Records to use:
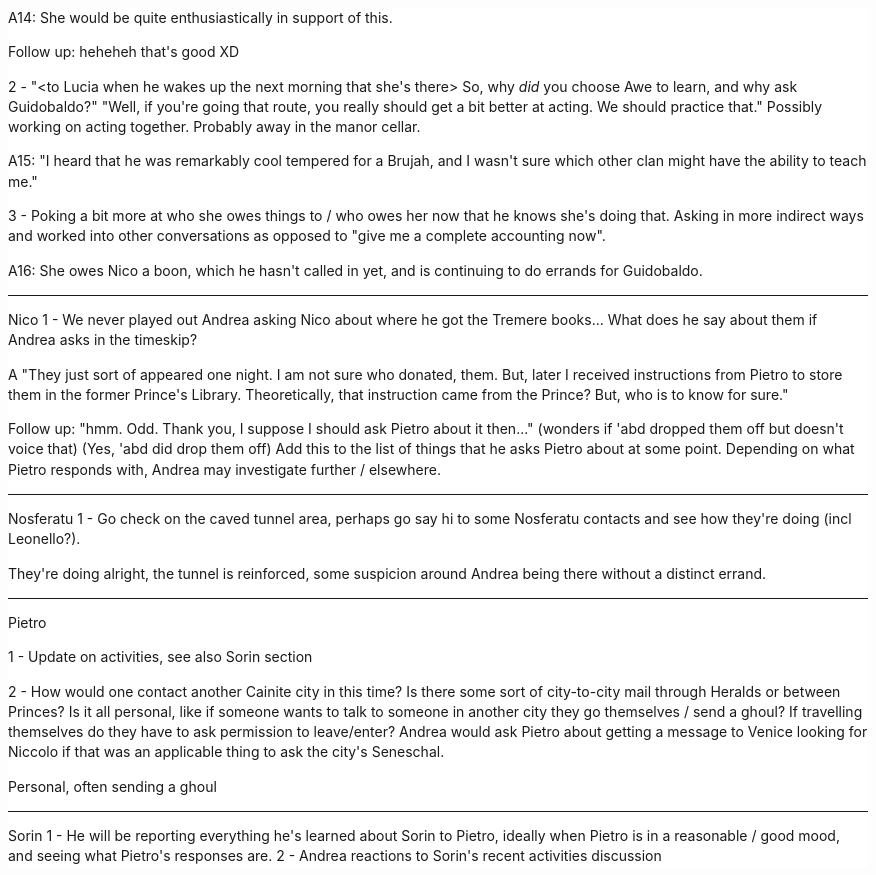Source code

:A14: She would be quite enthusiastically in support of this.

Follow up: heheheh that's good XD

2 - "<to Lucia when he wakes up the next morning that she's there> So, why _did_ you choose Awe to learn, and why ask Guidobaldo?" "Well, if you're going that route, you really should get a bit better at acting. We should practice that." Possibly working on acting together. Probably away in the manor cellar.

A15: "I heard that he was remarkably cool tempered for a Brujah, and I wasn't sure which other clan might have the ability to teach me."

3 - Poking a bit more at who she owes things to / who owes her now that he knows she's doing that. Asking in more indirect ways and worked into other conversations as opposed to "give me a complete accounting now".

A16: She owes Nico a boon, which he hasn't called in yet, and is continuing to do errands for Guidobaldo.

-----

Nico
1 - We never played out Andrea asking Nico about where he got the Tremere books... What does he say about them if Andrea asks in the timeskip?

A "They just sort of appeared one night. I am not sure who donated, them. But, later I received instructions from Pietro to store them in the former Prince's Library. Theoretically, that instruction came from the Prince? But, who is to know for sure."

Follow up: "hmm. Odd. Thank you, I suppose I should ask Pietro about it then..." (wonders if 'abd dropped them off but doesn't voice that) (Yes, 'abd did drop them off)
Add this to the list of things that he asks Pietro about at some point. Depending on what Pietro responds with, Andrea may investigate further / elsewhere.

-----

Nosferatu
1 - Go check on the caved tunnel area, perhaps go say hi to some Nosferatu contacts and see how they're doing (incl Leonello?).  

They're doing alright, the tunnel is reinforced, some suspicion around Andrea being there without a distinct errand.

-----

Pietro

1 - Update on activities, see also Sorin section

2 - How would one contact another Cainite city in this time? Is there some sort of city-to-city mail through Heralds or between Princes? Is it all personal, like if someone wants to talk to someone in another city they go themselves / send a ghoul? If travelling themselves do they have to ask permission to leave/enter? Andrea would ask Pietro about getting a message to Venice looking for Niccolo if that was an applicable thing to ask the city's Seneschal.

Personal, often sending a ghoul

-----

Sorin
1 - He will be reporting everything he's learned about Sorin to Pietro, ideally when Pietro is in a reasonable / good mood, and seeing what Pietro's responses are.
2 - Andrea reactions to Sorin's recent activities discussion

Aim of the task: Rewrite all of the rows above with every instance of "Follow up" changed to "Follow-up" and nothing else altered. Leave the pictures out of your answer.

Solution to the exercise:
Source code

:A14: She would be quite enthusiastically in support of this.

Follow-up: heheheh that's good XD

2 - "<to Lucia when he wakes up the next morning that she's there> So, why _did_ you choose Awe to learn, and why ask Guidobaldo?" "Well, if you're going that route, you really should get a bit better at acting. We should practice that." Possibly working on acting together. Probably away in the manor cellar.

A15: "I heard that he was remarkably cool tempered for a Brujah, and I wasn't sure which other clan might have the ability to teach me."

3 - Poking a bit more at who she owes things to / who owes her now that he knows she's doing that. Asking in more indirect ways and worked into other conversations as opposed to "give me a complete accounting now".

A16: She owes Nico a boon, which he hasn't called in yet, and is continuing to do errands for Guidobaldo.

-----

Nico
1 - We never played out Andrea asking Nico about where he got the Tremere books... What does he say about them if Andrea asks in the timeskip?

A "They just sort of appeared one night. I am not sure who donated, them. But, later I received instructions from Pietro to store them in the former Prince's Library. Theoretically, that instruction came from the Prince? But, who is to know for sure."

Follow-up: "hmm. Odd. Thank you, I suppose I should ask Pietro about it then..." (wonders if 'abd dropped them off but doesn't voice that) (Yes, 'abd did drop them off)
Add this to the list of things that he asks Pietro about at some point. Depending on what Pietro responds with, Andrea may investigate further / elsewhere.

-----

Nosferatu
1 - Go check on the caved tunnel area, perhaps go say hi to some Nosferatu contacts and see how they're doing (incl Leonello?).  

They're doing alright, the tunnel is reinforced, some suspicion around Andrea being there without a distinct errand.

-----

Pietro

1 - Update on activities, see also Sorin section

2 - How would one contact another Cainite city in this time? Is there some sort of city-to-city mail through Heralds or between Princes? Is it all personal, like if someone wants to talk to someone in another city they go themselves / send a ghoul? If travelling themselves do they have to ask permission to leave/enter? Andrea would ask Pietro about getting a message to Venice looking for Niccolo if that was an applicable thing to ask the city's Seneschal.

Personal, often sending a ghoul

-----

Sorin
1 - He will be reporting everything he's learned about Sorin to Pietro, ideally when Pietro is in a reasonable / good mood, and seeing what Pietro's responses are.
2 - Andrea reactions to Sorin's recent activities discussion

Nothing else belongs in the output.